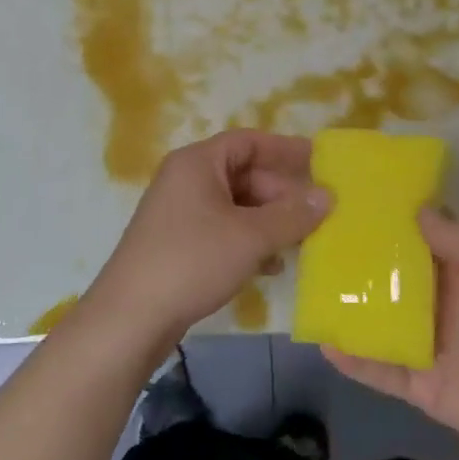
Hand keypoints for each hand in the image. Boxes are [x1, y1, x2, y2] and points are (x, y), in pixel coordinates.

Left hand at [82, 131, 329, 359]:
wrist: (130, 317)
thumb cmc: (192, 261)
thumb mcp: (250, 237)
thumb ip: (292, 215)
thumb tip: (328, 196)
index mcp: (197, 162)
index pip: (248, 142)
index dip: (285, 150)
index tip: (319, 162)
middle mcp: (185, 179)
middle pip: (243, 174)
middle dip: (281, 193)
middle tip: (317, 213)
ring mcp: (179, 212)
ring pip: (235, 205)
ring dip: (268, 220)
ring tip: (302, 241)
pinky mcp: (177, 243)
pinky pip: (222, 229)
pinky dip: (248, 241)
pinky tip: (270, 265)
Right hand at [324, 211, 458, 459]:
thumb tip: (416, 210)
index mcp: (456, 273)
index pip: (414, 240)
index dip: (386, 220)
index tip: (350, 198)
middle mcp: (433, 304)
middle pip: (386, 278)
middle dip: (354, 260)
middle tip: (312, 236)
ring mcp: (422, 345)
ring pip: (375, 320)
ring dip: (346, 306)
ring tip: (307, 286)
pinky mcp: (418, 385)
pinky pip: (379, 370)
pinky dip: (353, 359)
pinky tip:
::::::::::
● **Exercise brief**
Among the lines above, find the ones containing "thumb" and copy them.

● **Exercise output**
thumb cmc: (192, 261)
thumb mcp: (250, 237)
thumb ip: (292, 215)
thumb tip: (328, 196)
thumb tip: (416, 210)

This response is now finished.